■ **Work instruction**:
Can you transcribe the data exactly? Leave the pictures out.

■ **Entries supplied**:
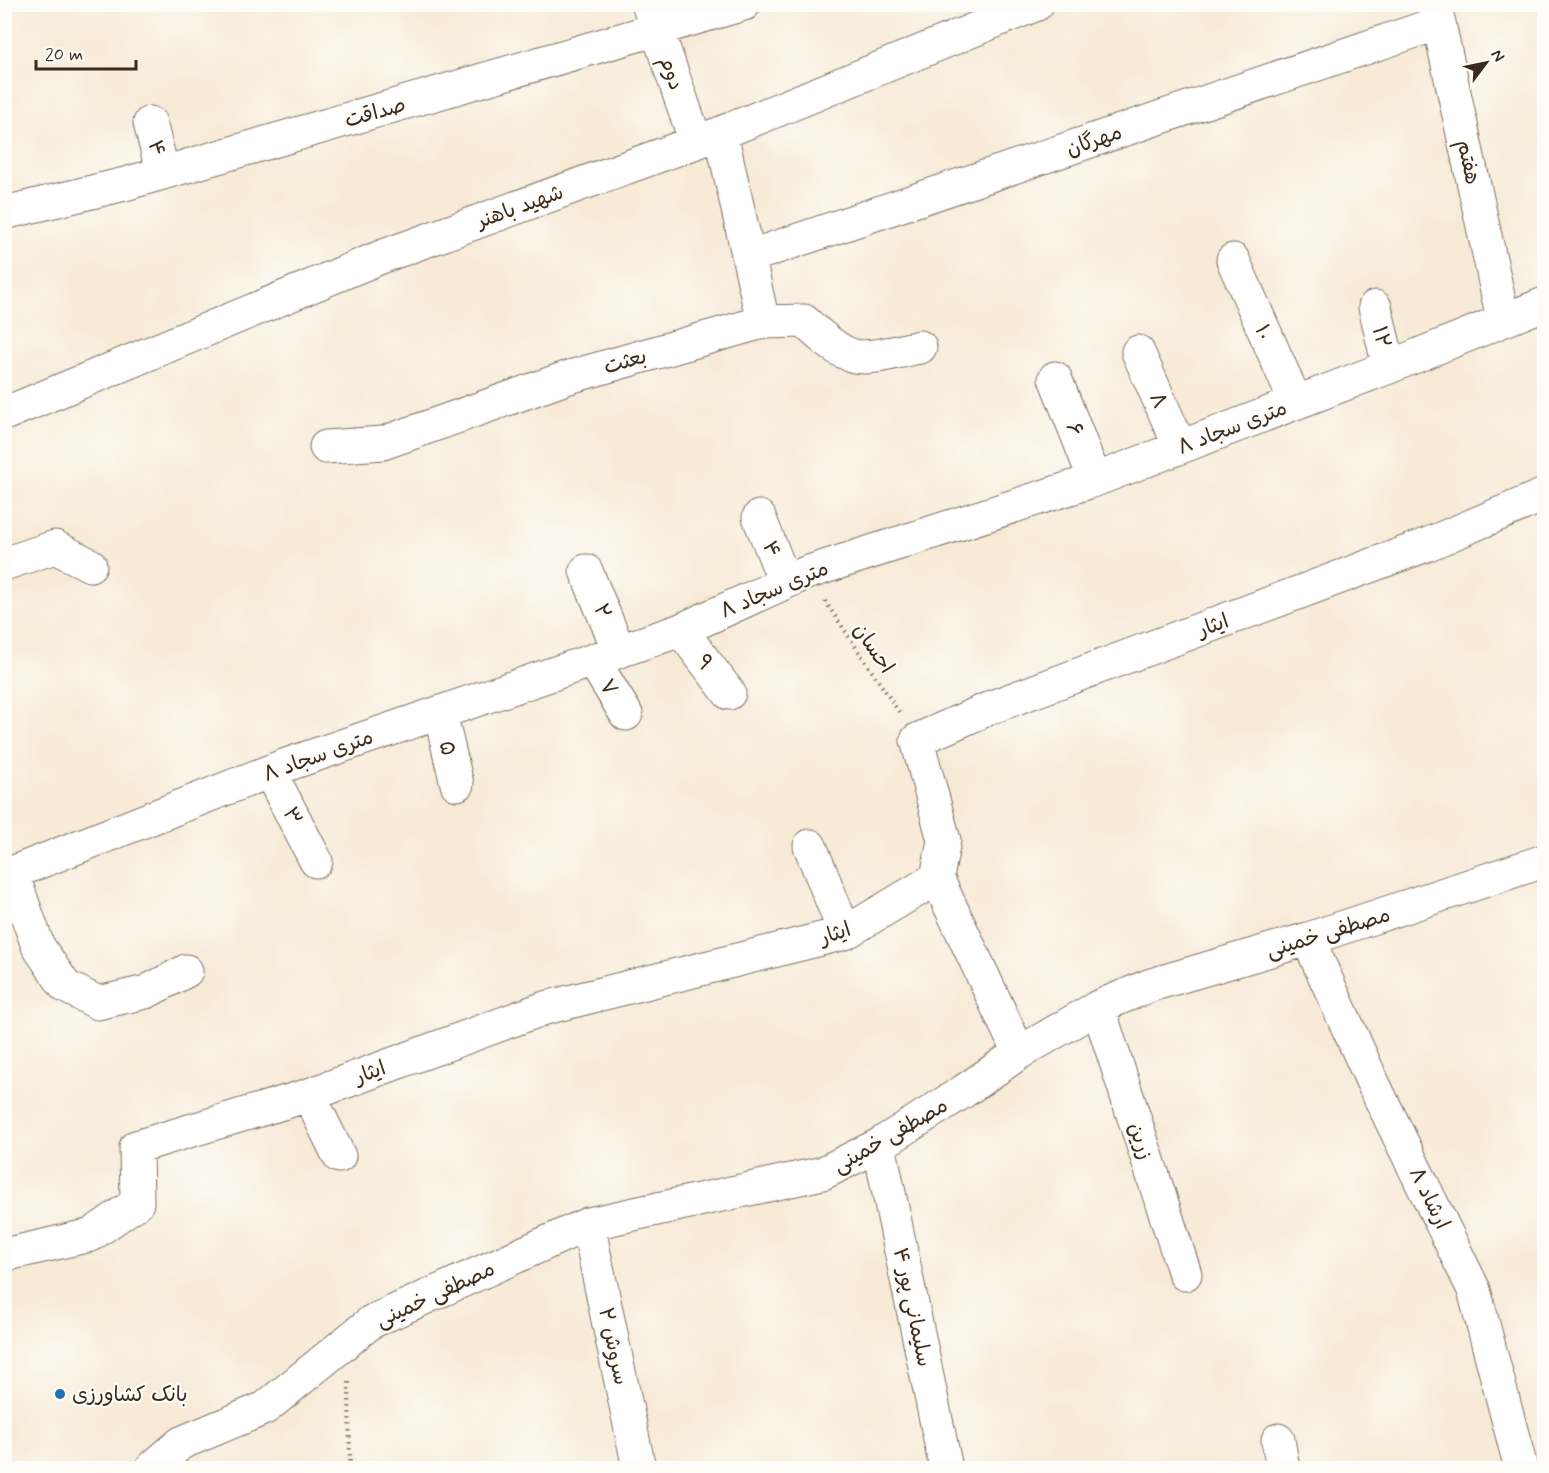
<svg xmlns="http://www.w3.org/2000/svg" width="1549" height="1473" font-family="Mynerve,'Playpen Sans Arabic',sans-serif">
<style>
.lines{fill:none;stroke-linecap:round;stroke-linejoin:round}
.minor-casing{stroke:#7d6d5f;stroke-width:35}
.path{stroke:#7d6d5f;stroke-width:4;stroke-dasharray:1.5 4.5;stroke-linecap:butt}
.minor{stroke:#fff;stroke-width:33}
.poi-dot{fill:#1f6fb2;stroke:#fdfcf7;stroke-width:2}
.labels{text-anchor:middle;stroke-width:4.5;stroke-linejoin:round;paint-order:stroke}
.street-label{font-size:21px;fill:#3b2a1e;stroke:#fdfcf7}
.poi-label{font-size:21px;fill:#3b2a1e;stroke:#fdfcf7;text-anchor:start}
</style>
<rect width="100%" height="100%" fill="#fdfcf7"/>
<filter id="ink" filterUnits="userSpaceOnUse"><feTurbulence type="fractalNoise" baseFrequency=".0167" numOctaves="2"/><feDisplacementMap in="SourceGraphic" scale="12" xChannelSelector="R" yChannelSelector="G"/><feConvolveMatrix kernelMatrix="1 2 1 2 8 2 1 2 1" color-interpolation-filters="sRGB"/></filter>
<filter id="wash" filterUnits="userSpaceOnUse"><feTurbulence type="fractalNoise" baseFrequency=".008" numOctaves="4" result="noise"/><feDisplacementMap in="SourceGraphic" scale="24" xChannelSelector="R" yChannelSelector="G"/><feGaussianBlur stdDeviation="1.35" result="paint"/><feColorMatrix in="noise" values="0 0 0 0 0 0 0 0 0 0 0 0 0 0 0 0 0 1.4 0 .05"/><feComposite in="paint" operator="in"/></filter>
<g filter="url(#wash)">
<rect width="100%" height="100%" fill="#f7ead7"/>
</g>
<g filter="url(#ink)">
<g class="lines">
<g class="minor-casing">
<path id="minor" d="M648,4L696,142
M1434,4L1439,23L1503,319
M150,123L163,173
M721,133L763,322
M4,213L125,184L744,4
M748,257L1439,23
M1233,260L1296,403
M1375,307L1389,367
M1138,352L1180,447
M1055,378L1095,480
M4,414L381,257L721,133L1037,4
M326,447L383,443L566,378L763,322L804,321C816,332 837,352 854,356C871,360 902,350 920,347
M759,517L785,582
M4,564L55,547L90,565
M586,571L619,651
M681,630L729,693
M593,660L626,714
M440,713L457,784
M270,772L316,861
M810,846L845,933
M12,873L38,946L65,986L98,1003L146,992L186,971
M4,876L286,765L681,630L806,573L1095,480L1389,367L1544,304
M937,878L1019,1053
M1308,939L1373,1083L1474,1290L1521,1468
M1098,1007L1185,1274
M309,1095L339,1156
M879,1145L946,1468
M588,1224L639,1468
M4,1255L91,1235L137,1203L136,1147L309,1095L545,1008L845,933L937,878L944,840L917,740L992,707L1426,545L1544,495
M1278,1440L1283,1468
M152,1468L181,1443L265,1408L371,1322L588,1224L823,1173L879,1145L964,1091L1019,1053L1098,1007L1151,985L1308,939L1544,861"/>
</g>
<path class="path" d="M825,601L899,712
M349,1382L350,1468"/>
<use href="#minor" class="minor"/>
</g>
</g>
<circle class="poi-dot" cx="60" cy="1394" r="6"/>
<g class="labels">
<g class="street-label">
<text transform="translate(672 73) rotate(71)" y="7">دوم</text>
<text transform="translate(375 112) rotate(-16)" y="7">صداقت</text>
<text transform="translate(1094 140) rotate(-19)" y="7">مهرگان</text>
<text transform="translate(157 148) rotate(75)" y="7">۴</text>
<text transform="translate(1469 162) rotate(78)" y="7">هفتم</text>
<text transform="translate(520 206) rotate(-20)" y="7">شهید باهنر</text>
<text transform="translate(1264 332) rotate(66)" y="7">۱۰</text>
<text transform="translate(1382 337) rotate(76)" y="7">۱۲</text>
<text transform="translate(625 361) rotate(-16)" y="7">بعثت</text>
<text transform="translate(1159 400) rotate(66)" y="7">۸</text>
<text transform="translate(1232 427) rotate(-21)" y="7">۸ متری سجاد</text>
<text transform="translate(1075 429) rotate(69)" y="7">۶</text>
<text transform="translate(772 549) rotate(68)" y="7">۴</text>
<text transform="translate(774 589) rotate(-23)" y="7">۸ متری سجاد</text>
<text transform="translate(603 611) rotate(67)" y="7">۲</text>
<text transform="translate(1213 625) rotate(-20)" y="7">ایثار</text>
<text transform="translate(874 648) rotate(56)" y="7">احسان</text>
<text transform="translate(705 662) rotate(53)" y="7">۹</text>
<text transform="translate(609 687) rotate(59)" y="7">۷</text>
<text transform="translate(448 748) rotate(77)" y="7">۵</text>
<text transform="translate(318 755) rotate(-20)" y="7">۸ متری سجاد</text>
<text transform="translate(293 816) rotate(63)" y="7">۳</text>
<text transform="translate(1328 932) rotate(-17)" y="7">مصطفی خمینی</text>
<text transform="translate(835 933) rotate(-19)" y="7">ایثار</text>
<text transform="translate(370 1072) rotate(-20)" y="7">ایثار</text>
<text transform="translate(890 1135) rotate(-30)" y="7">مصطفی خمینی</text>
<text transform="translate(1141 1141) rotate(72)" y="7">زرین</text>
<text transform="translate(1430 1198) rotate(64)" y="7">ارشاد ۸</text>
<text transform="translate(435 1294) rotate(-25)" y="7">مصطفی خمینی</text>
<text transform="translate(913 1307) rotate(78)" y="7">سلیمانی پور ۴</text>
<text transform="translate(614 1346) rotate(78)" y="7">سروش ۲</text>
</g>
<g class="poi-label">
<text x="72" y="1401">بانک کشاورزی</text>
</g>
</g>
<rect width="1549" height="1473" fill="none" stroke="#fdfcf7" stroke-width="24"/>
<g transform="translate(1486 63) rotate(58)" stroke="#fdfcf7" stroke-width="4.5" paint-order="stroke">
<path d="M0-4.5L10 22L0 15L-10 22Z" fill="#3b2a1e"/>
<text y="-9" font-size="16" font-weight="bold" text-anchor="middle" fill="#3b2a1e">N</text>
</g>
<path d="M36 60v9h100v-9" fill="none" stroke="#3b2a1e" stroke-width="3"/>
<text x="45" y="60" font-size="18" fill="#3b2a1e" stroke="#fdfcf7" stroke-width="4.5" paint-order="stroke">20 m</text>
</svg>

■ **Response for this exercise**:
<svg xmlns="http://www.w3.org/2000/svg" width="1549" height="1473" font-family="Mynerve,'Playpen Sans Arabic',sans-serif">
<style>
.lines{fill:none;stroke-linecap:round;stroke-linejoin:round}
.minor-casing{stroke:#7d6d5f;stroke-width:35}
.path{stroke:#7d6d5f;stroke-width:4;stroke-dasharray:1.5 4.5;stroke-linecap:butt}
.minor{stroke:#fff;stroke-width:33}
.poi-dot{fill:#1f6fb2;stroke:#fdfcf7;stroke-width:2}
.labels{text-anchor:middle;stroke-width:4.5;stroke-linejoin:round;paint-order:stroke}
.street-label{font-size:21px;fill:#3b2a1e;stroke:#fdfcf7}
.poi-label{font-size:21px;fill:#3b2a1e;stroke:#fdfcf7;text-anchor:start}
</style>
<rect width="100%" height="100%" fill="#fdfcf7"/>
<filter id="ink" filterUnits="userSpaceOnUse"><feTurbulence type="fractalNoise" baseFrequency=".0167" numOctaves="2"/><feDisplacementMap in="SourceGraphic" scale="12" xChannelSelector="R" yChannelSelector="G"/><feConvolveMatrix kernelMatrix="1 2 1 2 8 2 1 2 1" color-interpolation-filters="sRGB"/></filter>
<filter id="wash" filterUnits="userSpaceOnUse"><feTurbulence type="fractalNoise" baseFrequency=".008" numOctaves="4" result="noise"/><feDisplacementMap in="SourceGraphic" scale="24" xChannelSelector="R" yChannelSelector="G"/><feGaussianBlur stdDeviation="1.35" result="paint"/><feColorMatrix in="noise" values="0 0 0 0 0 0 0 0 0 0 0 0 0 0 0 0 0 1.4 0 .05"/><feComposite in="paint" operator="in"/></filter>
<g filter="url(#wash)">
<rect width="100%" height="100%" fill="#f7ead7"/>
</g>
<g filter="url(#ink)">
<g class="lines">
<g class="minor-casing">
<path id="minor" d="M648,4L696,142
M1434,4L1439,23L1503,319
M150,123L163,173
M721,133L763,322
M4,213L125,184L744,4
M748,257L1439,23
M1233,260L1296,403
M1375,307L1389,367
M1138,352L1180,447
M1055,378L1095,480
M4,414L381,257L721,133L1037,4
M326,447L383,443L566,378L763,322L804,321C816,332 837,352 854,356C871,360 902,350 920,347
M759,517L785,582
M4,564L55,547L90,565
M586,571L619,651
M681,630L729,693
M593,660L626,714
M440,713L457,784
M270,772L316,861
M810,846L845,933
M12,873L38,946L65,986L98,1003L146,992L186,971
M4,876L286,765L681,630L806,573L1095,480L1389,367L1544,304
M937,878L1019,1053
M1308,939L1373,1083L1474,1290L1521,1468
M1098,1007L1185,1274
M309,1095L339,1156
M879,1145L946,1468
M588,1224L639,1468
M4,1255L91,1235L137,1203L136,1147L309,1095L545,1008L845,933L937,878L944,840L917,740L992,707L1426,545L1544,495
M1278,1440L1283,1468
M152,1468L181,1443L265,1408L371,1322L588,1224L823,1173L879,1145L964,1091L1019,1053L1098,1007L1151,985L1308,939L1544,861"/>
</g>
<path class="path" d="M825,601L899,712
M349,1382L350,1468"/>
<use href="#minor" class="minor"/>
</g>
</g>
<circle class="poi-dot" cx="60" cy="1394" r="6"/>
<g class="labels">
<g class="street-label">
<text transform="translate(672 73) rotate(71)" y="7">دوم</text>
<text transform="translate(375 112) rotate(-16)" y="7">صداقت</text>
<text transform="translate(1094 140) rotate(-19)" y="7">مهرگان</text>
<text transform="translate(157 148) rotate(75)" y="7">۴</text>
<text transform="translate(1469 162) rotate(78)" y="7">هفتم</text>
<text transform="translate(520 206) rotate(-20)" y="7">شهید باهنر</text>
<text transform="translate(1264 332) rotate(66)" y="7">۱۰</text>
<text transform="translate(1382 337) rotate(76)" y="7">۱۲</text>
<text transform="translate(625 361) rotate(-16)" y="7">بعثت</text>
<text transform="translate(1159 400) rotate(66)" y="7">۸</text>
<text transform="translate(1232 427) rotate(-21)" y="7">۸ متری سجاد</text>
<text transform="translate(1075 429) rotate(69)" y="7">۶</text>
<text transform="translate(772 549) rotate(68)" y="7">۴</text>
<text transform="translate(774 589) rotate(-23)" y="7">۸ متری سجاد</text>
<text transform="translate(603 611) rotate(67)" y="7">۲</text>
<text transform="translate(1213 625) rotate(-20)" y="7">ایثار</text>
<text transform="translate(874 648) rotate(56)" y="7">احسان</text>
<text transform="translate(705 662) rotate(53)" y="7">۹</text>
<text transform="translate(609 687) rotate(59)" y="7">۷</text>
<text transform="translate(448 748) rotate(77)" y="7">۵</text>
<text transform="translate(318 755) rotate(-20)" y="7">۸ متری سجاد</text>
<text transform="translate(293 816) rotate(63)" y="7">۳</text>
<text transform="translate(1328 932) rotate(-17)" y="7">مصطفی خمینی</text>
<text transform="translate(835 933) rotate(-19)" y="7">ایثار</text>
<text transform="translate(370 1072) rotate(-20)" y="7">ایثار</text>
<text transform="translate(890 1135) rotate(-30)" y="7">مصطفی خمینی</text>
<text transform="translate(1141 1141) rotate(72)" y="7">زرین</text>
<text transform="translate(1430 1198) rotate(64)" y="7">ارشاد ۸</text>
<text transform="translate(435 1294) rotate(-25)" y="7">مصطفی خمینی</text>
<text transform="translate(913 1307) rotate(78)" y="7">سلیمانی پور ۴</text>
<text transform="translate(614 1346) rotate(78)" y="7">سروش ۲</text>
</g>
<g class="poi-label">
<text x="72" y="1401">بانک کشاورزی</text>
</g>
</g>
<rect width="1549" height="1473" fill="none" stroke="#fdfcf7" stroke-width="24"/>
<g transform="translate(1486 63) rotate(58)" stroke="#fdfcf7" stroke-width="4.5" paint-order="stroke">
<path d="M0-4.5L10 22L0 15L-10 22Z" fill="#3b2a1e"/>
<text y="-9" font-size="16" font-weight="bold" text-anchor="middle" fill="#3b2a1e">N</text>
</g>
<path d="M36 60v9h100v-9" fill="none" stroke="#3b2a1e" stroke-width="3"/>
<text x="45" y="60" font-size="18" fill="#3b2a1e" stroke="#fdfcf7" stroke-width="4.5" paint-order="stroke">20 m</text>
</svg>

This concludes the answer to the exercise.